Wir flogen zum Hafen, wo bereits die Maschine der militärischen GWA wertete. Das war im Ablösungsplan vorgesehen. Die Besatzung bestand aus drei Mann. Nur der Pilot war nicht maskiert. Die beiden Kollegen des Begleitkommandos trugen die alten, leicht erkennbaren Dienstmasken.
Ich wartete, bis sich Gurding von den höheren Offizieren des Sicherheitsdienstes verabschiedete. Da rahm ich den einen Kollegen zur Seite.
»Captain BV-88?«
»Jawohl, Sir. Bin ich.«
»Sie sind über meinen Einsatz informiert?«
»Jawohl, Sir. Vom Chef persönlich. Ich habe das äußere Nachrichtenwesen übernommen. Anweisungen, Sir?«
»Ja. Genau aufpassen und bitte keine erstaunten Rückfragen. Ich weiß genau, was ich Ihnen hiermit befehle. Sie kennen meine Vollmachten?«
»Jawohl. Unbegrenzt, Sir.«
»Sobald Sie gestartet sind und das Sperrgebiet hinter Ihnen liegt, haben Sie und Ihr Kollege mit einem plötzlichen und vorher zu vereinbarenden Feuerüberfall Oberst Gurding zu erschießen! Achten Sie darauf, daß Ihre Explosivgeschosse in Augenhöhe sitzen. Auf das Gesicht halten. Andere Zielpunkte sind sinnlos, da Sie MA-Metall in keiner Weise ankratzen können. Auf keine Kompromisse einlassen! Das ›Ding‹ wird sich niemals heil ins GWA-HQ bringen lassen. Es kann Sie notfalls spielend überwältigen. Das wäre alles.«
Ich drückte Gurdings Rechte mit einem herzlichen Begleitlächeln.
»Alles Gute, Colonel.

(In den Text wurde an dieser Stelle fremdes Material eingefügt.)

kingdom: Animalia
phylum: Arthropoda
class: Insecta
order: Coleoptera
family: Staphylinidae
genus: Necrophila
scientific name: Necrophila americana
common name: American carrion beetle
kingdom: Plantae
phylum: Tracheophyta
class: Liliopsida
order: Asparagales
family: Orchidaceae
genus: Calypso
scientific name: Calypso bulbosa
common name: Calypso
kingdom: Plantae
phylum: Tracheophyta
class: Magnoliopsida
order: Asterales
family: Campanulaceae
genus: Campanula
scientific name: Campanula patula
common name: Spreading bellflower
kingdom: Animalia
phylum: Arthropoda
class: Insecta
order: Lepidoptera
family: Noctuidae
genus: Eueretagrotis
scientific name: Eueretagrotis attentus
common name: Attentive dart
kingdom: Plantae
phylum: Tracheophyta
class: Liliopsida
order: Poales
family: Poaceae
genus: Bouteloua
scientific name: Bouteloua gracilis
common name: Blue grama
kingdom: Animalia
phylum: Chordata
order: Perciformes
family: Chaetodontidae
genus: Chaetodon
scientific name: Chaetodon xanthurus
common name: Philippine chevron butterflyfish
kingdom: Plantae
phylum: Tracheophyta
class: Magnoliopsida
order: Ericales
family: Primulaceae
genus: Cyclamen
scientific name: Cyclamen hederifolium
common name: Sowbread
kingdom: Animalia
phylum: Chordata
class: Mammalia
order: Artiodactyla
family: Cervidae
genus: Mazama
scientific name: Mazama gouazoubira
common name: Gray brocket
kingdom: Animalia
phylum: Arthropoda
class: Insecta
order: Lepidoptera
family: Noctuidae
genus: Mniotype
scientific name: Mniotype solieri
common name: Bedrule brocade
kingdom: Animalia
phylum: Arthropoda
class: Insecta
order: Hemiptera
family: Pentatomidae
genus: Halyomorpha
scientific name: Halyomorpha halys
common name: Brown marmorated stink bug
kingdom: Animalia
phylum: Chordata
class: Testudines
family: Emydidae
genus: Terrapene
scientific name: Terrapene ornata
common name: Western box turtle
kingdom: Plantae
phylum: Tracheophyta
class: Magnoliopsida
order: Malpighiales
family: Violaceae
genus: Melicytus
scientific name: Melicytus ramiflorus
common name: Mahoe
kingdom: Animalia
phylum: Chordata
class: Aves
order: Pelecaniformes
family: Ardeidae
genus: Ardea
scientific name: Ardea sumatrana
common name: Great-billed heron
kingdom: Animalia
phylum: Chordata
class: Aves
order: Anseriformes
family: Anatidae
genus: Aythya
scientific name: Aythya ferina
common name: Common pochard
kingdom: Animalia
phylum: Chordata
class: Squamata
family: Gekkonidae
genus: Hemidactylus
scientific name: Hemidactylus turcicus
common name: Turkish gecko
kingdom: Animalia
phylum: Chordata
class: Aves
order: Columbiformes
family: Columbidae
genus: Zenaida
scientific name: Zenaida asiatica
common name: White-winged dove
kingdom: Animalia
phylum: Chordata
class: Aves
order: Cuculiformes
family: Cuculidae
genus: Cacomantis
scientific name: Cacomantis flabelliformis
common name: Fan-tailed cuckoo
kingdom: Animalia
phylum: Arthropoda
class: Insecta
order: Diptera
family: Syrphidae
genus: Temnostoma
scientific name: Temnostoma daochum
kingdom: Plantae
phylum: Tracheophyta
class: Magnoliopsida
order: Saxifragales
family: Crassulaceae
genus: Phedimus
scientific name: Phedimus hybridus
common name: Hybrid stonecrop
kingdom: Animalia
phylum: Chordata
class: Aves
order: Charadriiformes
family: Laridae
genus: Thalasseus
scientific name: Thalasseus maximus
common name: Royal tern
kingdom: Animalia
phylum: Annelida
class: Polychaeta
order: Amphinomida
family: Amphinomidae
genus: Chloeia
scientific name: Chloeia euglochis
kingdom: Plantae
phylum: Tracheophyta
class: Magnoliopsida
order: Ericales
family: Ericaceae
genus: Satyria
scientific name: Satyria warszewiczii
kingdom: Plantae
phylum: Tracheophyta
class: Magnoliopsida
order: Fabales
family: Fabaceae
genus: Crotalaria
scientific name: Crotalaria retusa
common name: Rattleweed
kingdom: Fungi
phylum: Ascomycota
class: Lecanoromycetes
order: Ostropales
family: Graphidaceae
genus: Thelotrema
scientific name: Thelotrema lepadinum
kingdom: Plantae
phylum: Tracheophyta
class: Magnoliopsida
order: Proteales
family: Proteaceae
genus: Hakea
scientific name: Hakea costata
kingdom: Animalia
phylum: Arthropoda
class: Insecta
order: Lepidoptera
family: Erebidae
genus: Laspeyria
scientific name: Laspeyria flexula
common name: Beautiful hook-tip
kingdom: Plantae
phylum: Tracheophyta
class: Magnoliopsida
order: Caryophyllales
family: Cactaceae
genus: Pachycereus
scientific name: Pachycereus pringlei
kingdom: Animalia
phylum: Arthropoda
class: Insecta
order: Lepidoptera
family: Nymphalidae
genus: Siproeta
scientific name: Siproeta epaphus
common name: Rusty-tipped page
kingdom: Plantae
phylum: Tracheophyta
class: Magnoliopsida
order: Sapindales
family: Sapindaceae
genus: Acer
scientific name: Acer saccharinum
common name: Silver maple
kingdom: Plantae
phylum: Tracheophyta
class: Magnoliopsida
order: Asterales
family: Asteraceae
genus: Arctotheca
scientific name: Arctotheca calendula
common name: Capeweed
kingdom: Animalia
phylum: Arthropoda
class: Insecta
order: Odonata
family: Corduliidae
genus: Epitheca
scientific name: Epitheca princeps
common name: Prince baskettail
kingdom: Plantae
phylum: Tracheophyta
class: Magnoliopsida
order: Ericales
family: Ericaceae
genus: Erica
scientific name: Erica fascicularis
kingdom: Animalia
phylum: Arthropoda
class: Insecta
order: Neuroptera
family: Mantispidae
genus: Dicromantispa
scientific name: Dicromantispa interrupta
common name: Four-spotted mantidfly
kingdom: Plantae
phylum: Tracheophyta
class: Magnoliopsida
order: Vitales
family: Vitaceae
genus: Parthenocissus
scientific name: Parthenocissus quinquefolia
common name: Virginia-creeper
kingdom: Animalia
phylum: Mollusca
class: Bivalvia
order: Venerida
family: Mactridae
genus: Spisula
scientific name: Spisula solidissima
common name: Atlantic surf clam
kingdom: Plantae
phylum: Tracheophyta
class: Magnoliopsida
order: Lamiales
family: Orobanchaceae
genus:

Sie werden noch von mir hören.«
»Sie auch«, lächelte er. Sein Blick ging nach oben. »Sie auch.«
Augenblicke später war die schnelle Maschine verschwunden. Wir warteten noch drei Minuten, dann sagte Hannibal leise:
»Jetzt knallt es! Warum? Um Himmels willen, warum nur?«
»Ein Mann, der zollstarke Gegenstände aus Panzerplastik mit einer Hand, dazu noch mit der Linken, zerbrechen kann, ist kein Mensch. Ein ausgesprochener Rechtshänder bringt es überhaupt nicht fertig, auch nicht bei größter Erregung. Ein starker Raucher zieht zur Beruhigung besonders tief in die Lunge ein, wenn ihn etwas schwer getroffen hat. Der Colonel machte keinen einzigen Zug über die Atmungswege. Der Vorfall mit dem Spucknapf war eine gute Tarnung. Ich legte ihm die Hand um den Oberarm und preßte mit aller Gewalt auf den bewußten Nerv, der einen Menschen zum Schreien bringt. Er lachte. Sonst noch Fragen?«
Der Kleine stöhnte nur. Ich hörte im Geist die Schüsse. Nein, GWA-Leute verfehlten nicht ihr Ziel!